2. Opposition to centralization and to that dangerous spirit of encroachment which tends to consolidate the powers of all the departments in one, and thus to create whatever be the form of government, a real despotism. No sumptuary laws; separation of Church and State, for the good of each; common schools fostered and protected.
3. Home rule; honest money, consisting of gold and silver, and paper convertible into coin on demand; the strict maintenance of the public faith, State and National, and a tariff for revenue only.
4. The subordination of the military to the civil power, and a general and thorough reform of the civil service.
5. The right to a free ballot is the right preservative of all rights, and must and shall be maintained in every part of the United States.
6. The existing administration is the representative of conspiracy only, and its claim of right to surround the ballot-boxes with troops and deputy marshals, to intimidate and obstruct the election, and the unprecedented use of the veto to maintain its corrupt and despotic powers, insult the people and imperil their institutions.
7. We execrate the course of this administration in making places in the civil service a reward for political crime, and demand a reform by statute which shall make it forever impossible for a defeated candidate to bribe his way to the seat of the usurper by billeting villains upon the people.
8. The great fraud of 1876-77, by which, upon a false count of the electoral votes of two States, the candidate defeated at the polls was declared to be President, and for the first time in American history, the will of the people was set aside under a threat of military violence, struck a deadly blow at our system of representative government. The Democratic party, to preserve the country from the horrors of a civil war, submitted for the time in firm and patriotic faith that the people would punish this crime in 1880. This issue precedes and dwarfs every other. It imposes a more sacred duty upon the people of the Union than ever addressed the conscience of a nation of free men.
9. The resolution of Samuel J. Tilden not again to be a candidate for the exalted place to which he was elected by a majority of his countrymen, and from which he was excluded by the leaders of the Republican party, is received by the Democrats of the United States with deep sensibility, and they declare their confidence in his wisdom, patriotism, and integrity, unshaken by the assaults of a common enemy, and they further assure him that he is followed into the retirement he has chosen for himself by the sympathy and respect of his fellow-citizens, who regard him as one who, by elevating the standards of public morality, merits the lasting gratitude of his country and his party.
10. Free ships and a living chance for American commerce on the seas, and on the land no discrimination in favor of transportation lines, corporations, or monopolies.
11. Amendment of the Burlingame Treaty.

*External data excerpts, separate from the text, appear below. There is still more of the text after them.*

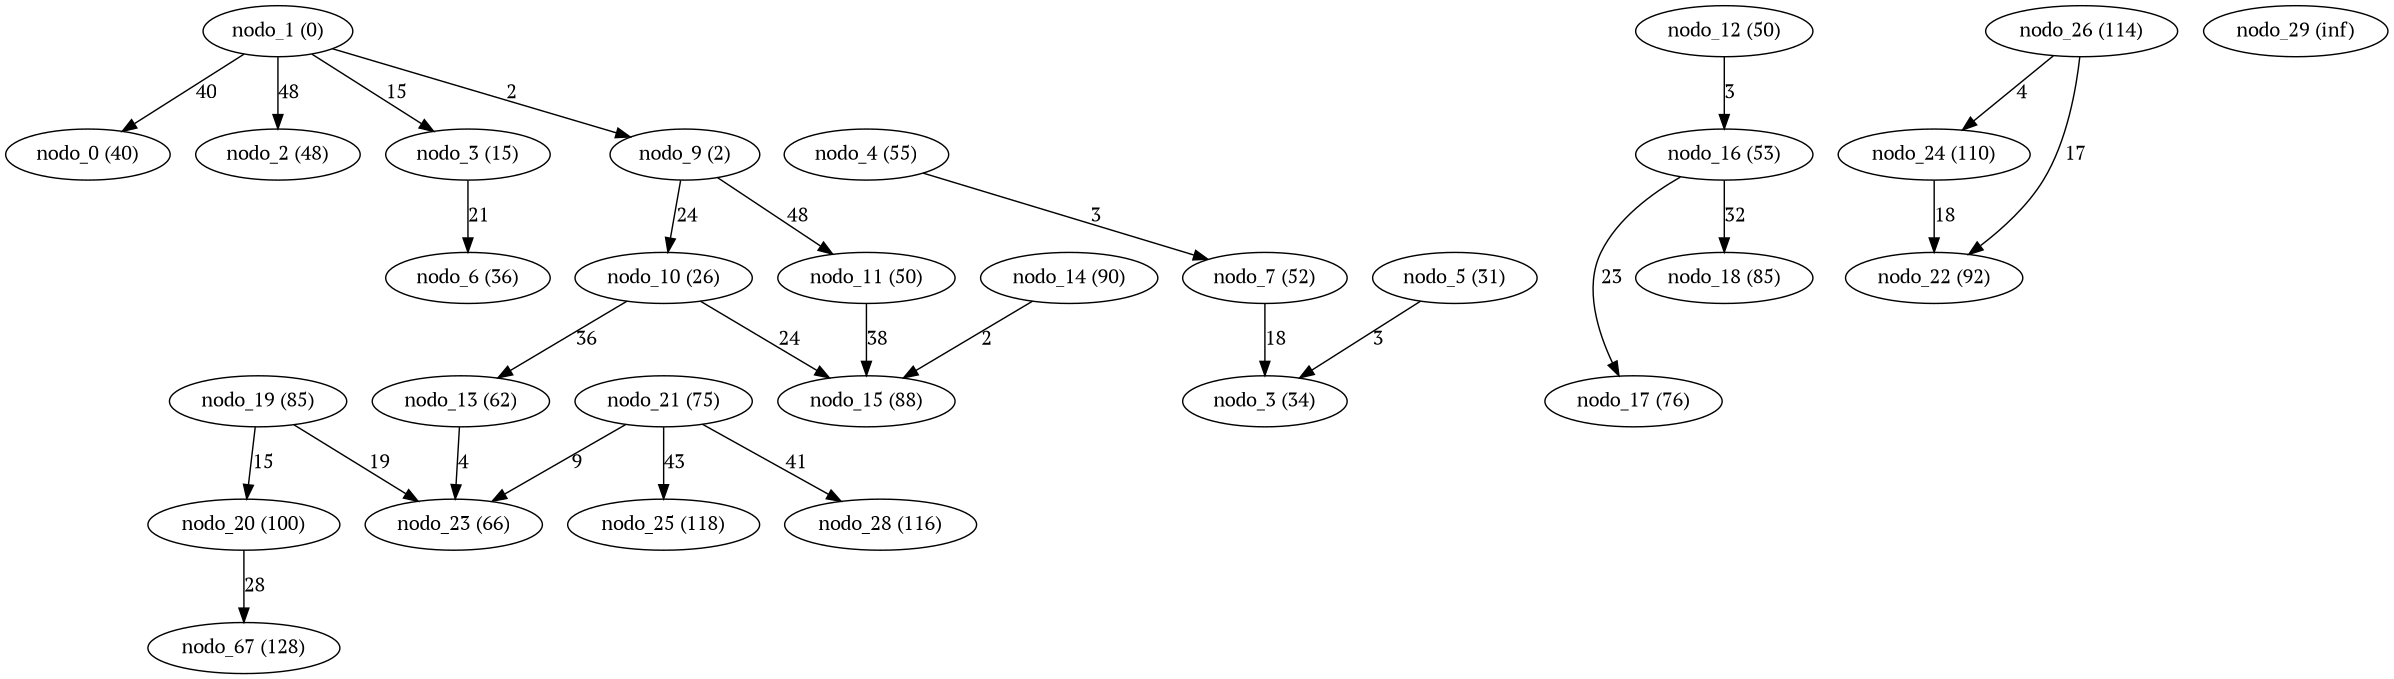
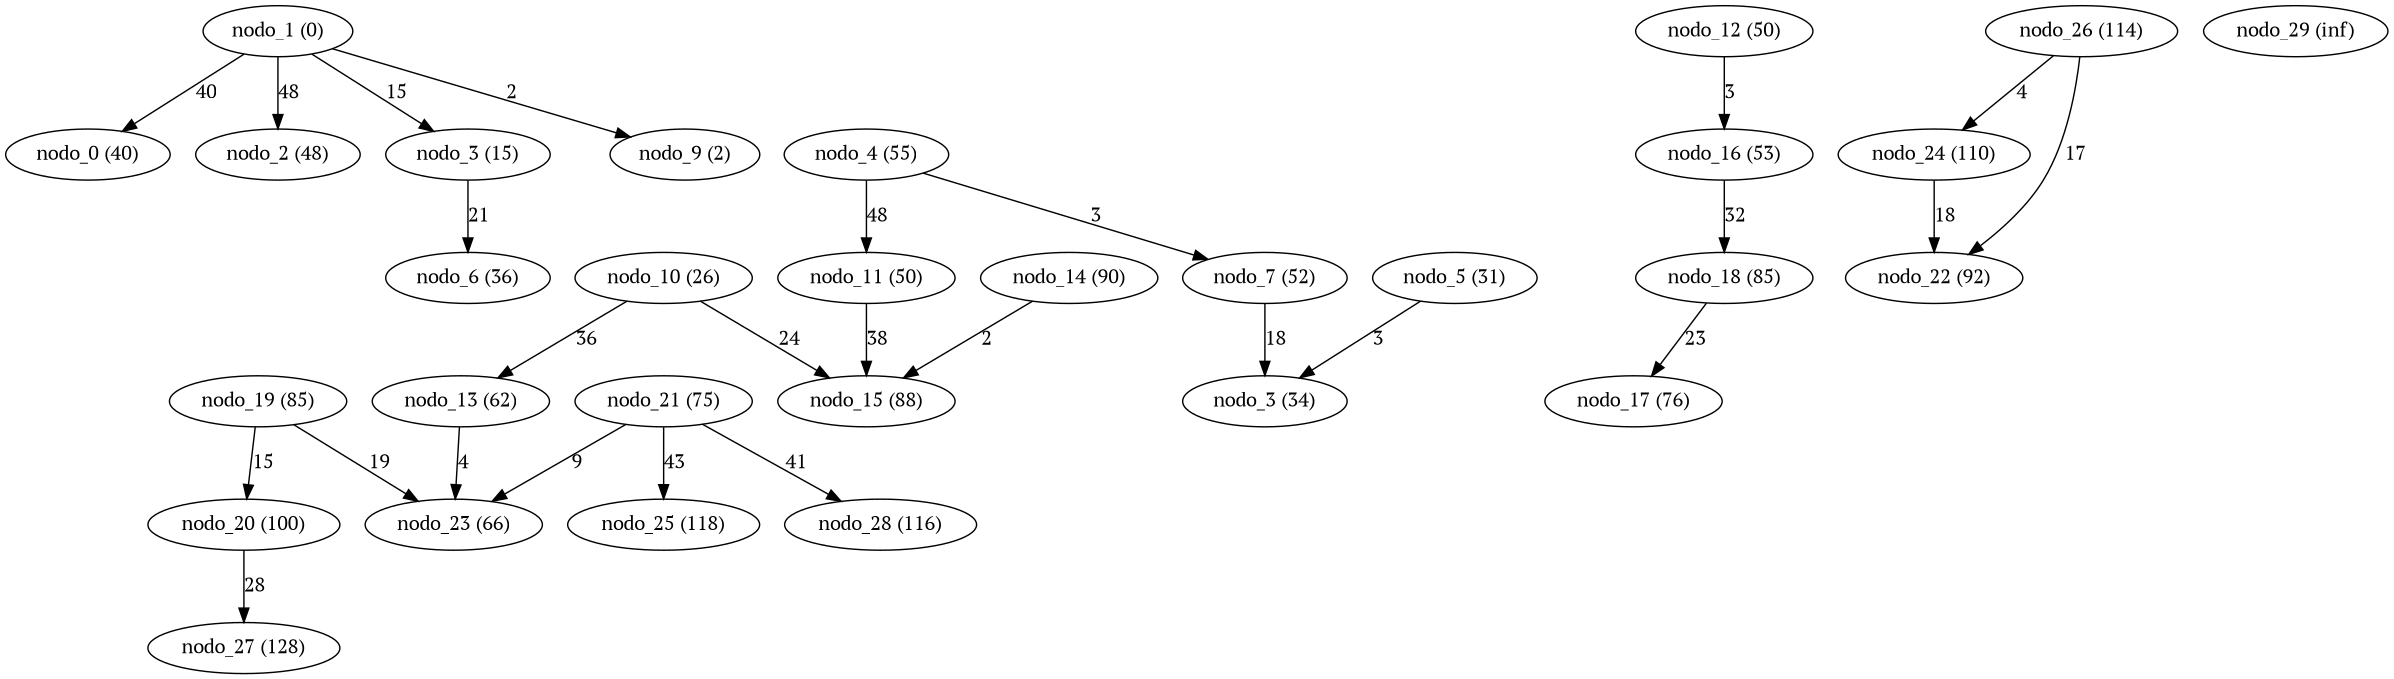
  digraph {
    fontname="PT Serif"
    node [fontname="PT Serif"]
    edge [fontname="PT Serif" weight=3]
    "nodo_1 (0)"
    "nodo_0 (40)"
    "nodo_2 (48)"
    "nodo_3 (15)"
    "nodo_9 (2)"
    "nodo_6 (36)"
    "nodo_10 (26)"
    "nodo_11 (50)"
    "nodo_4 (55)"
    "nodo_7 (52)"
    n11 [label="nodo_3 (34)"]
    "nodo_5 (31)"
    "nodo_13 (62)"
    "nodo_15 (88)"
    "nodo_12 (50)"
    "nodo_16 (53)"
    "nodo_23 (66)"
    "nodo_17 (76)"
    "nodo_18 (85)"
    "nodo_14 (90)"
    "nodo_19 (85)"
    "nodo_20 (100)"
-   "nodo_27 (128)" [label="nodo_67 (128)"]
+   "nodo_27 (128)"
    "nodo_21 (75)"
    "nodo_25 (118)"
    "nodo_28 (116)"
    "nodo_24 (110)"
    "nodo_22 (92)"
    "nodo_26 (114)"
    "nodo_29 (inf)"
    "nodo_1 (0)" -> "nodo_0 (40)" [label=40 weight=40]
    "nodo_1 (0)" -> "nodo_2 (48)" [label=48 weight=48]
    "nodo_1 (0)" -> "nodo_3 (15)" [label=15 weight=15]
    "nodo_1 (0)" -> "nodo_9 (2)" [label=2 weight=2]
    "nodo_3 (15)" -> "nodo_6 (36)" [label=21 weight=21]
-   "nodo_9 (2)" -> "nodo_10 (26)" [label=24 weight=24]
-   "nodo_9 (2)" -> "nodo_11 (50)" [label=48 weight=48]
+   "nodo_4 (55)" -> "nodo_11 (50)" [label=48 weight=48]
    "nodo_10 (26)" -> "nodo_13 (62)" [label=36 weight=36]
    "nodo_10 (26)" -> "nodo_15 (88)" [label=24 weight=24]
    "nodo_11 (50)" -> "nodo_15 (88)" [label=38 weight=38]
    "nodo_4 (55)" -> "nodo_7 (52)" [label=3]
    "nodo_7 (52)" -> n11 [label=18 weight=18]
    "nodo_5 (31)" -> n11 [label=3]
    "nodo_13 (62)" -> "nodo_23 (66)" [label=4 weight=4]
    "nodo_12 (50)" -> "nodo_16 (53)" [label=3]
-   "nodo_16 (53)" -> "nodo_17 (76)" [label=23 weight=23]
+   "nodo_18 (85)" -> "nodo_17 (76)" [label=23 weight=23]
    "nodo_16 (53)" -> "nodo_18 (85)" [label=32 weight=32]
    "nodo_14 (90)" -> "nodo_15 (88)" [label=2 weight=2]
    "nodo_19 (85)" -> "nodo_23 (66)" [label=19 weight=19]
    "nodo_19 (85)" -> "nodo_20 (100)" [label=15 weight=15]
    "nodo_20 (100)" -> "nodo_27 (128)" [label=28 weight=28]
    "nodo_21 (75)" -> "nodo_23 (66)" [label=9 weight=9]
    "nodo_21 (75)" -> "nodo_25 (118)" [label=43 weight=43]
    "nodo_21 (75)" -> "nodo_28 (116)" [label=41 weight=41]
    "nodo_24 (110)" -> "nodo_22 (92)" [label=18 weight=18]
    "nodo_26 (114)" -> "nodo_24 (110)" [label=4 weight=4]
    "nodo_26 (114)" -> "nodo_22 (92)" [label=17 weight=17]
  }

No more Chinese immigration, except for travel, education, and foreign commerce, and that even carefully guarded.
12. Public money and public credit for public purposes solely, and public land for actual settlers.
13. The Democratic party is the friend of labor and the laboring man, and pledges itself to protect him alike against the cormorant and the commune.
14. We congratulate the country upon the honesty and thrift of a Democratic Congress which has reduced the public expenditure $40,000,000 a year; upon the continuation of prosperity at home, and the national honor abroad, and, above all, upon the promise of such a change in the administration of the government as shall insure us genuine and lasting reform in every department of the public service.